To my dismay the demo refused to start, in fact it not only refused to start - it screwed up my X server too... Needless to say, I wasn't holding my breathe as to how many problems I would experience with the release version. Basing a game on a new control system or graphics engine is a difficult step - basing a game on a new genre is often madness! I was more than a little interested to see how Savage would work out.
The game's installation was a breeze, plain and simple - the included CD had a Linux installation application included. No problems thus far. So the game installed with ease - surely there will be some terrible problems when running the game - after all this is Linux, right? Wrong. I ran the game with absolutely no problems, the game has an automatic 'detect-and-patch' system like many others now-a-days, meaning the game was automatically updated to the latest release version with no interference from me. Fantastic. After the game had installed all available patches I was ready to go - so let's see just how good this title is...
The idea of a hierarchical command structure in a game is nothing new - even though Savage only has a 2 tier command structure, a command structure still exists - there is a leader and they have their minions. The commander is in charge and can issue commands to any body in their control, though like the leader of any group you must inspire trust in your men (or women) - without trust they won't follow your orders!
Due to the complexity of the Real Time Strategy side of the game I could probably discuss the concepts of resources, man power and battle strategy for many pages. But I won't, because that would be (even more) boring. I think I have already said enough about the strategy side of the game (and this is only my "First Impressions"!) so I think I will just finish up with this, team work is quite possibly the most important part of Savage, even though the Real Time Strategy element dominates the First Person Shooter section.
Savage is great fun to play - there's no doubt about it. It's incredibly addictive and lots of fun. The strategy & tactical elements of the game make it far more than a simple FPS - I would try to compare Savage to another related game, but as previously mentioned this game is practically in a genre all it's own. Like all titles, when first released a game has problems, some worse than others.

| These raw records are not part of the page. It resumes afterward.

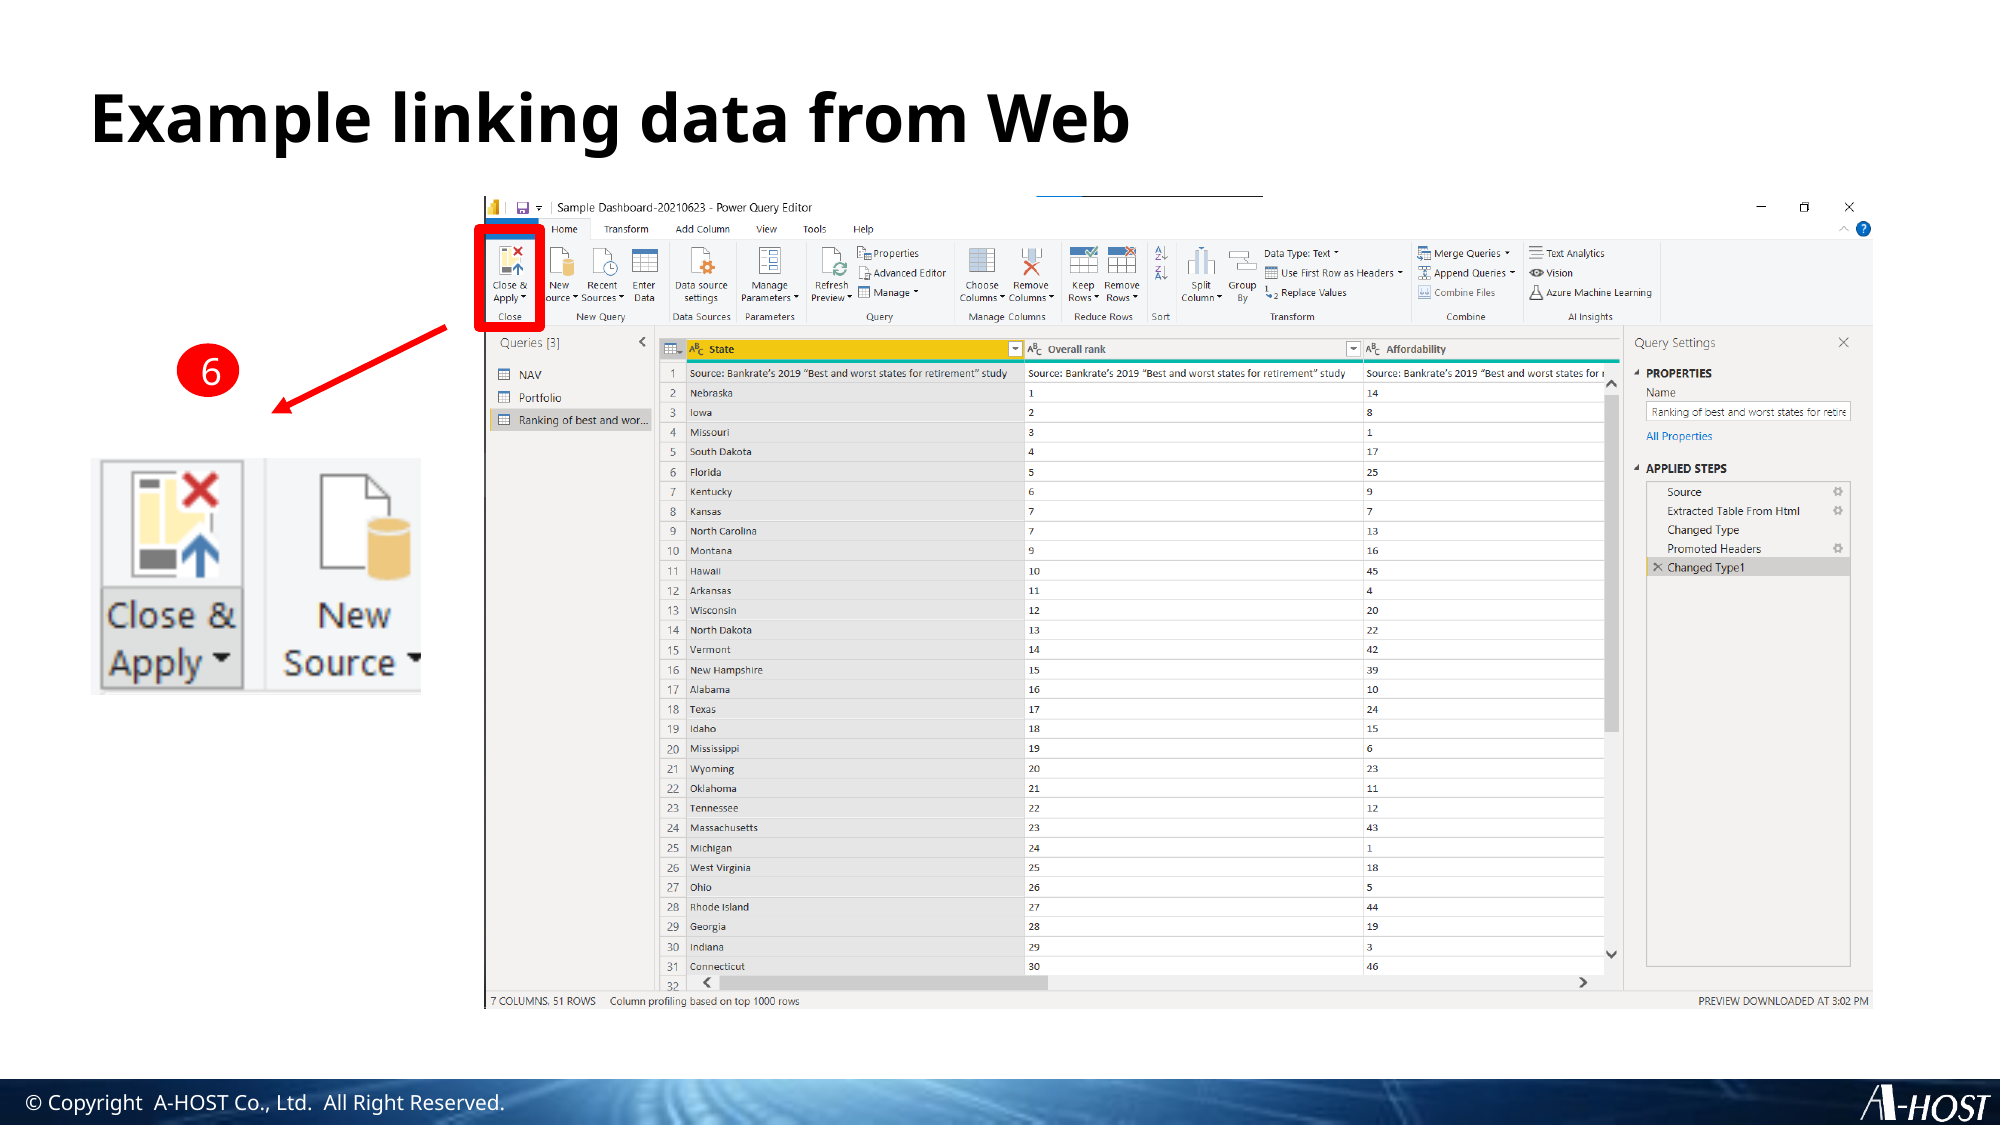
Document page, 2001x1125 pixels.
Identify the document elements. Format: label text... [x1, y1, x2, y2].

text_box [270, 326, 447, 414]
picture [0, 1079, 2000, 1125]
text_box 6 [174, 341, 242, 400]
picture [484, 196, 1873, 1009]
title Example linking data from Web [74, 0, 1926, 165]
picture [90, 458, 422, 695]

Savage seems quite stable so far, I've yet to find any "show stoppers" that would have anyone screaming for the blood of the developers... though some may exist. For me, there was one problem above all that stood out - lag. Any gamer that has played on-line knows how lag can effect your game play. Lag is not as much of a problem with more recent games as the use of broadband internet connections are becoming more common. It does however, appear to be a big problem with Savage.

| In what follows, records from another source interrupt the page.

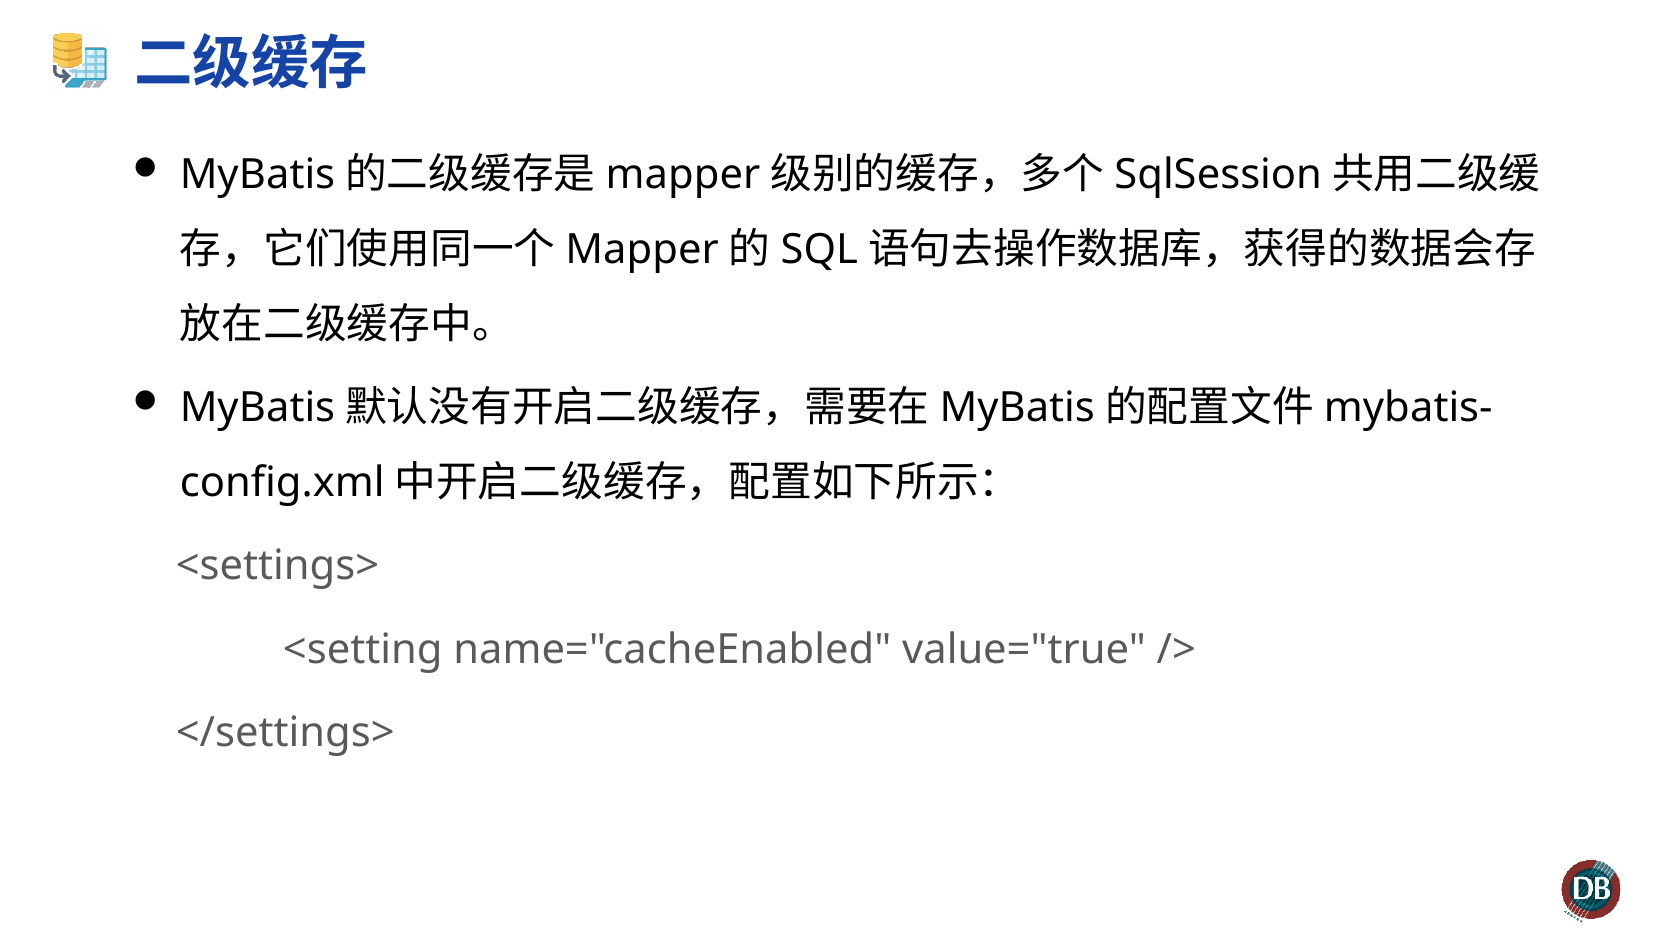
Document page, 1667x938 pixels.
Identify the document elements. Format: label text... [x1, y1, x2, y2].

picture [50, 30, 109, 90]
title 二级缓存 [118, 17, 1590, 103]
text_box MyBatis的二级缓存是mapper级别的缓存，多个SqlSession共用二级缓存，它们使用同一个Mapper的SQL语句去操作数据库，获得的数据会存放在二级缓存中。 MyBatis默认没有开启二级缓存，需要在MyBatis的配置文件mybatis-config.xml中开启二级缓存，配置如下所示： <settings> <setting name="cacheEnabled" value="true" /> </settings> [118, 114, 1590, 763]
picture [1557, 858, 1623, 924]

The first time I played Savage I thought that the commander could drag their minions and force where they moved - I was wrong, the effect I experienced was due to the multiplayer lag and the game became unplayable. I can only assume that the problem arose when the game's player prediction tried to cope with high ping times. Thankfully there are almost always low ping servers available, so this problem is really just a minor annoyance.
As of yet I have not noticed any problems with sound playback with Savage - so for once I have nothing to complain about - the game sounds wonderful. The ambient and atmospheric sound is excellent and manages not to conflict with the commands you receive, nor with the sound effects created (e.g. from fighting, mining etc.).
When commands are issued from the commander your orders are clear, a "godly voice" issues them and it is always (or near always) obvious what you should be doing - or at least what your commander wants you to do. That's right, you are not obliged to obey your commander, although success often lies on a commander - or more accurately on their minions trusting and obeying them.
Savage is gorgeous, absolutely no doubt about it. The landscape, the scenery - even the characters (or minions if you prefer) are beautifully modeled, textured & rendered. The polygon count isn't so high that your computer will be brought to a crawl (check the minimum requirements), though your frame rate will vary considerably depending on what you are looking at (as is expected!).
There is however, an annoying bug in the landscape rendering (which is possibly Linux and/or nVidia specific, although I have no way to check this) which does not align the landscape triangles quite right - in short partial dashed black lines appear where the triangles should connect seamlessly. Most people would not give this bug a second thought, I guess that is what comes from being a developer myself!
Savage 2.00 Retail Content Patch was just released.
The patch acts as a free mini expansion pack and raises Savage's version number to 2.00. The patch features numerous upgrades and enhancements for the game including highly optimized rewritten network code, two new Healer class units, two new structures, all new weapons effects, new items, new maps, and engine enhancements which increase frame rate by up to 40% on many computer systems.
The patch also features numerous bug/exploit fixes and new gameplay and balance tweaks. In addition, the patch introduces Demo Recording which allows players to record their matches to show friends and document competitions. Download it here. You can buy Savage on-line here.
ConclusionThe Good - Pros
- Fun to play & very addictive
The Bad - Cons
- Can become repetitive
- Online lag can be a problem
The Ugly - Issues
- A few graphical glitches
The Verdict - Opinion
An excellent gaming title - I for one am more than glad to see it released for Linux!